Clinical Trial Management System (CTMS)
CTMS is a project management solution for clinical operations teams. CTMS used in a clinical trial must comply with 21 CFR part 11. Here are a few crucial factors for CTMS compliance, including support for 21 CFR Part 11:
- An audit trail
- All data changes made in the system should have an audit trail created by the CTMS, including the details of who made the change.
- Archival Procedure
- The CTMS should archive data instead of destroying it. The primary distinction is that “we cannot restore the deleted data but archived data may. When we remove the data intentionally or maliciously, the Archival increases protection.
- Account Limitations
- The CTMS should provide controls over password expiration, idle session expiration, and locking of inactive accounts. Users should be required to be authorized and authenticated to the system.
Electronic Trial Master File (eTMF)
The eTMF (electronic trial master file) has evolved into a standard in clinical research, similar to some of the other clinical trial software on this list.
Various 21 CFR sub-sections apply to your data management and retention that you should be aware of:
- “Electronic records and electronic signatures are treated the same as paper records and handwritten signatures,” according to 21 CFR 11.10.
- All documents required by this part, including reproductions of such records, must be easily accessible for authorized inspection during the retention term, according to FDA 21 CFR 211.180.
- According to FDA 21 CFR 58.190, only authorized individuals are allowed access to the archives.
Electronic Consent (eConsent)
Digital strategy for informed consent should be compliant with FDA rules and regulations.
When selecting an eConsent, Food and Drug Administration (FDA) and the HIPAA authorization should approve the eConsent for research. Under both state and federal law, the signature must be valid.
Informed consent forms, HIPAA authorization forms, and their processes must adhere to all standards.
Electronic Clinical Outcome Assessment (eCOA)
Patient data collection is one of the necessary steps in clinical trials. Additionally, we need to create digital techniques to gather this data for any decentralized clinical study.
Your eCOA software must adhere to the following compliances.
- All eCOA activity, including data entered by participants and assessments captured during telehealth visits, must adhere to patient privacy laws like HIPAA (Health Insurance Portability and Accountability Act).
- According to General Data Protection Regulation (GDPR), all personal data—not just health-related data should be private and secure.

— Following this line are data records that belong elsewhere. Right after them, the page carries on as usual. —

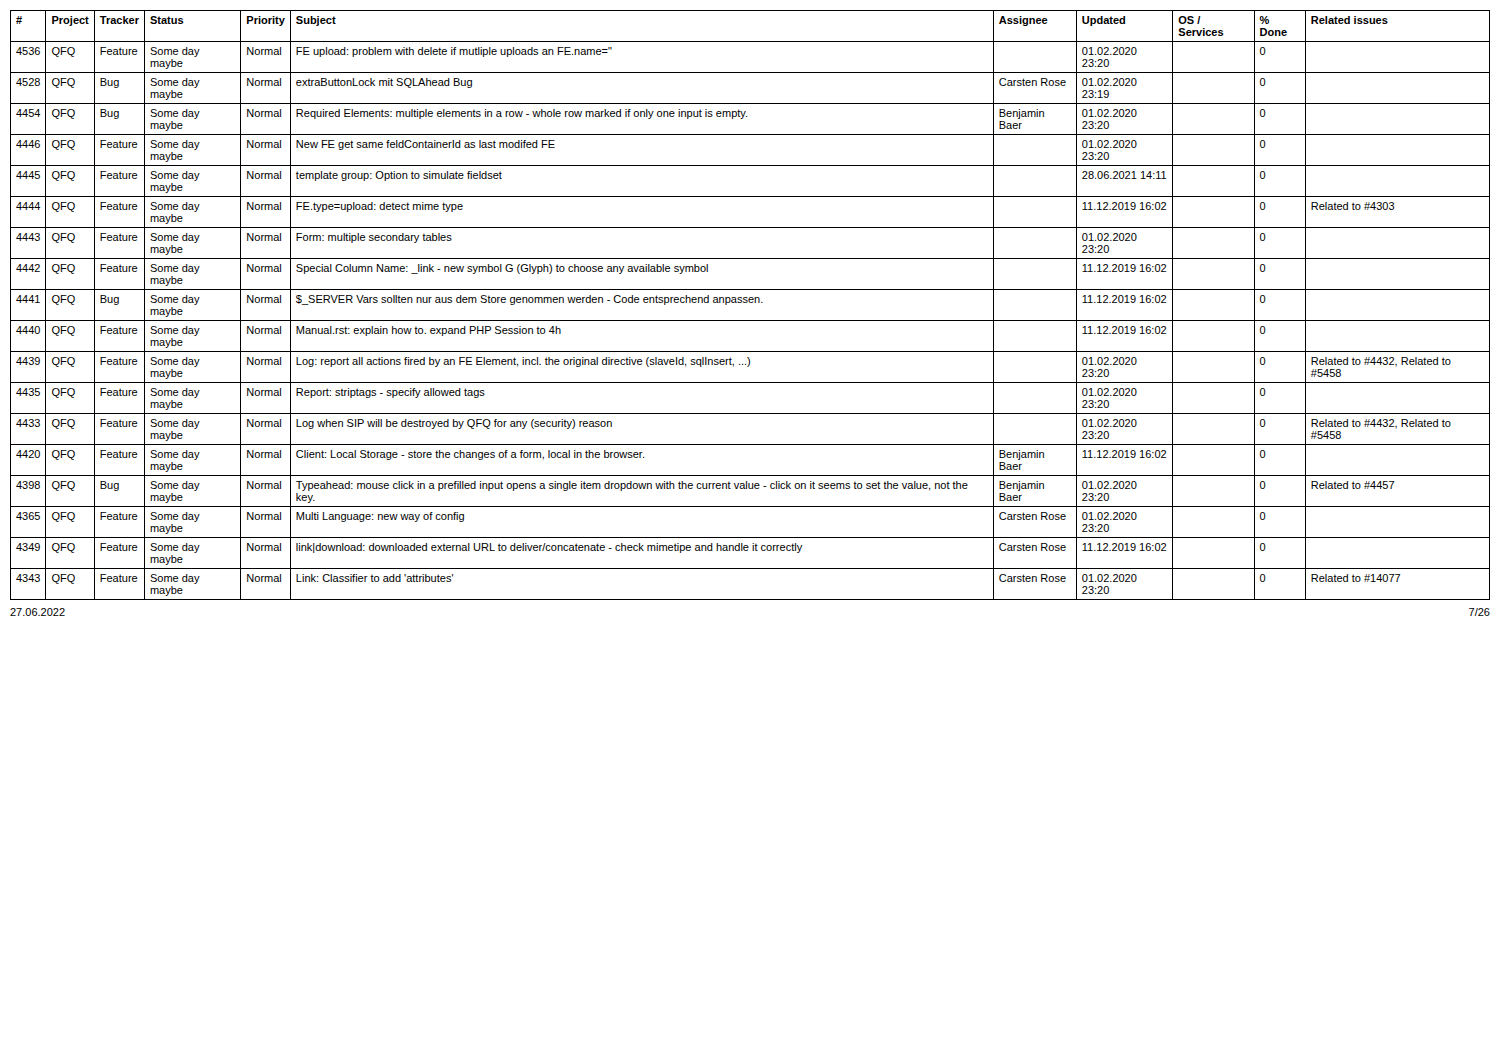| # | Project | Tracker | Status | Priority | Subject | Assignee | Updated | OS / Services | % Done | Related issues |
| --- | --- | --- | --- | --- | --- | --- | --- | --- | --- | --- |
| 4536 | QFQ | Feature | Some day maybe | Normal | FE upload: problem with delete if mutliple uploads an FE.name=" | | 01.02.2020 23:20 | | 0 | |
| 4528 | QFQ | Bug | Some day maybe | Normal | extraButtonLock mit SQLAhead Bug | Carsten Rose | 01.02.2020 23:19 | | 0 | |
| 4454 | QFQ | Bug | Some day maybe | Normal | Required Elements: multiple elements in a row - whole row marked if only one input is empty. | Benjamin Baer | 01.02.2020 23:20 | | 0 | |
| 4446 | QFQ | Feature | Some day maybe | Normal | New FE get same feldContainerId as last modifed FE | | 01.02.2020 23:20 | | 0 | |
| 4445 | QFQ | Feature | Some day maybe | Normal | template group: Option to simulate fieldset | | 28.06.2021 14:11 | | 0 | |
| 4444 | QFQ | Feature | Some day maybe | Normal | FE.type=upload: detect mime type | | 11.12.2019 16:02 | | 0 | Related to #4303 |
| 4443 | QFQ | Feature | Some day maybe | Normal | Form: multiple secondary tables | | 01.02.2020 23:20 | | 0 | |
| 4442 | QFQ | Feature | Some day maybe | Normal | Special Column Name: _link - new symbol G (Glyph) to choose any available symbol | | 11.12.2019 16:02 | | 0 | |
| 4441 | QFQ | Bug | Some day maybe | Normal | $_SERVER Vars sollten nur aus dem Store genommen werden - Code entsprechend anpassen. | | 11.12.2019 16:02 | | 0 | |
| 4440 | QFQ | Feature | Some day maybe | Normal | Manual.rst: explain how to. expand PHP Session to 4h | | 11.12.2019 16:02 | | 0 | |
| 4439 | QFQ | Feature | Some day maybe | Normal | Log: report all actions fired by an FE Element, incl. the original directive (slaveId, sqlInsert, ...) | | 01.02.2020 23:20 | | 0 | Related to #4432, Related to #5458 |
| 4435 | QFQ | Feature | Some day maybe | Normal | Report: striptags - specify allowed tags | | 01.02.2020 23:20 | | 0 | |
| 4433 | QFQ | Feature | Some day maybe | Normal | Log when SIP will be destroyed by QFQ for any (security) reason | | 01.02.2020 23:20 | | 0 | Related to #4432, Related to #5458 |
| 4420 | QFQ | Feature | Some day maybe | Normal | Client: Local Storage - store the changes of a form, local in the browser. | Benjamin Baer | 11.12.2019 16:02 | | 0 | |
| 4398 | QFQ | Bug | Some day maybe | Normal | Typeahead: mouse click in a prefilled input opens a single item dropdown with the current value - click on it seems to set the value, not the key. | Benjamin Baer | 01.02.2020 23:20 | | 0 | Related to #4457 |
| 4365 | QFQ | Feature | Some day maybe | Normal | Multi Language: new way of config | Carsten Rose | 01.02.2020 23:20 | | 0 | |
| 4349 | QFQ | Feature | Some day maybe | Normal | link/download: downloaded external URL to deliver/concatenate - check mimetipe and handle it correctly | Carsten Rose | 11.12.2019 16:02 | | 0 | |
| 4343 | QFQ | Feature | Some day maybe | Normal | Link: Classifier to add 'attributes' | Carsten Rose | 01.02.2020 23:20 | | 0 | Related to #14077 |
27.06.2022 7/26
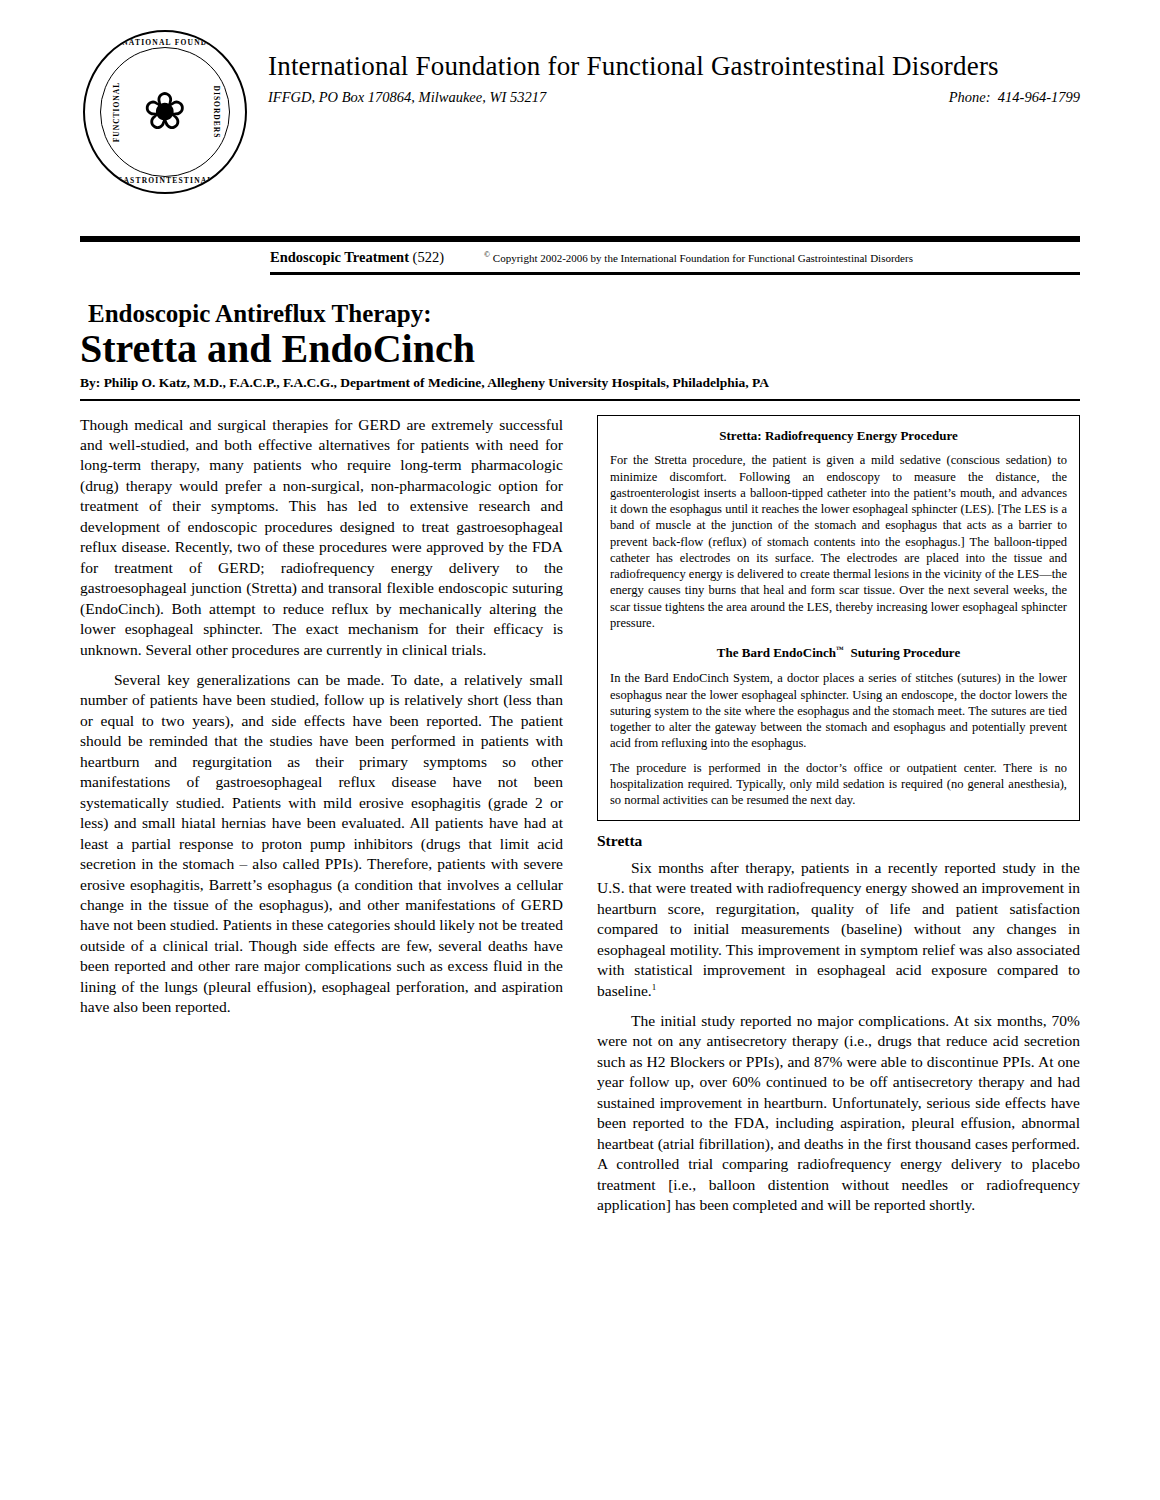INTERNATIONAL FOUNDATION
FUNCTIONAL
DISORDERS
GASTROINTESTINAL
❀
International Foundation for Functional Gastrointestinal Disorders
IFFGD, PO Box 170864, Milwaukee, WI 53217 Phone: 414-964-1799
Endoscopic Treatment (522)
© Copyright 2002-2006 by the International Foundation for Functional Gastrointestinal Disorders
Endoscopic Antireflux Therapy:
Stretta and EndoCinch
By: Philip O. Katz, M.D., F.A.C.P., F.A.C.G., Department of Medicine, Allegheny University Hospitals, Philadelphia, PA
Though medical and surgical therapies for GERD are extremely successful and well-studied, and both effective alternatives for patients with need for long-term therapy, many patients who require long-term pharmacologic (drug) therapy would prefer a non-surgical, non-pharmacologic option for treatment of their symptoms. This has led to extensive research and development of endoscopic procedures designed to treat gastroesophageal reflux disease. Recently, two of these procedures were approved by the FDA for treatment of GERD; radiofrequency energy delivery to the gastroesophageal junction (Stretta) and transoral flexible endoscopic suturing (EndoCinch). Both attempt to reduce reflux by mechanically altering the lower esophageal sphincter. The exact mechanism for their efficacy is unknown. Several other procedures are currently in clinical trials.
Several key generalizations can be made. To date, a relatively small number of patients have been studied, follow up is relatively short (less than or equal to two years), and side effects have been reported. The patient should be reminded that the studies have been performed in patients with heartburn and regurgitation as their primary symptoms so other manifestations of gastroesophageal reflux disease have not been systematically studied. Patients with mild erosive esophagitis (grade 2 or less) and small hiatal hernias have been evaluated. All patients have had at least a partial response to proton pump inhibitors (drugs that limit acid secretion in the stomach – also called PPIs). Therefore, patients with severe erosive esophagitis, Barrett’s esophagus (a condition that involves a cellular change in the tissue of the esophagus), and other manifestations of GERD have not been studied. Patients in these categories should likely not be treated outside of a clinical trial. Though side effects are few, several deaths have been reported and other rare major complications such as excess fluid in the lining of the lungs (pleural effusion), esophageal perforation, and aspiration have also been reported.
Stretta: Radiofrequency Energy Procedure
For the Stretta procedure, the patient is given a mild sedative (conscious sedation) to minimize discomfort. Following an endoscopy to measure the distance, the gastroenterologist inserts a balloon-tipped catheter into the patient’s mouth, and advances it down the esophagus until it reaches the lower esophageal sphincter (LES). [The LES is a band of muscle at the junction of the stomach and esophagus that acts as a barrier to prevent back-flow (reflux) of stomach contents into the esophagus.] The balloon-tipped catheter has electrodes on its surface. The electrodes are placed into the tissue and radiofrequency energy is delivered to create thermal lesions in the vicinity of the LES—the energy causes tiny burns that heal and form scar tissue. Over the next several weeks, the scar tissue tightens the area around the LES, thereby increasing lower esophageal sphincter pressure.
The Bard EndoCinch™ Suturing Procedure
In the Bard EndoCinch System, a doctor places a series of stitches (sutures) in the lower esophagus near the lower esophageal sphincter. Using an endoscope, the doctor lowers the suturing system to the site where the esophagus and the stomach meet. The sutures are tied together to alter the gateway between the stomach and esophagus and potentially prevent acid from refluxing into the esophagus.
The procedure is performed in the doctor’s office or outpatient center. There is no hospitalization required. Typically, only mild sedation is required (no general anesthesia), so normal activities can be resumed the next day.
Stretta
Six months after therapy, patients in a recently reported study in the U.S. that were treated with radiofrequency energy showed an improvement in heartburn score, regurgitation, quality of life and patient satisfaction compared to initial measurements (baseline) without any changes in esophageal motility. This improvement in symptom relief was also associated with statistical improvement in esophageal acid exposure compared to baseline.1
The initial study reported no major complications. At six months, 70% were not on any antisecretory therapy (i.e., drugs that reduce acid secretion such as H2 Blockers or PPIs), and 87% were able to discontinue PPIs. At one year follow up, over 60% continued to be off antisecretory therapy and had sustained improvement in heartburn. Unfortunately, serious side effects have been reported to the FDA, including aspiration, pleural effusion, abnormal heartbeat (atrial fibrillation), and deaths in the first thousand cases performed. A controlled trial comparing radiofrequency energy delivery to placebo treatment [i.e., balloon distention without needles or radiofrequency application] has been completed and will be reported shortly.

Electronic Health Record (EHR) Mining or Digital Patient Recruitment
The use of electronic health records (EHRs) to generate a sizable sample for a clinical study is rising. Your electronic health record software should follow the HIPAA Security Rule.
A few potential metrics are
- Tools for “access control,” such as passwords and PIN codes, can help to restrict access to your information to those who are permitted to see it.
- “Encrypting” of saved data.
Virtual site monitoring
Virtual clinical trials have advantages because, When conducting a virtual or decentralized clinical trial, you may have fewer or no actual locations to visit. Your virtual site monitoring software must adhere to FDA and HIPPA compliances;
Your virtual site monitoring software should follow the FDA and HIPPA compliance standards. While conducting a virtual trial, all data should be confidential and safe by FDA CFR Part 11 and HIPAA.
Nowadays, researchers usually conduct clinical trials digitally. Digital clinical trials have benefits for both participants and investigators. Finding the best software to design your clinical trial is mandatory. The software you choose must comply with regulations such as; FDA, HIPPA, GCP, EU GMP Annex 11, and GDPR. This avoids un-necessary regulatory delays and data acceptance issues.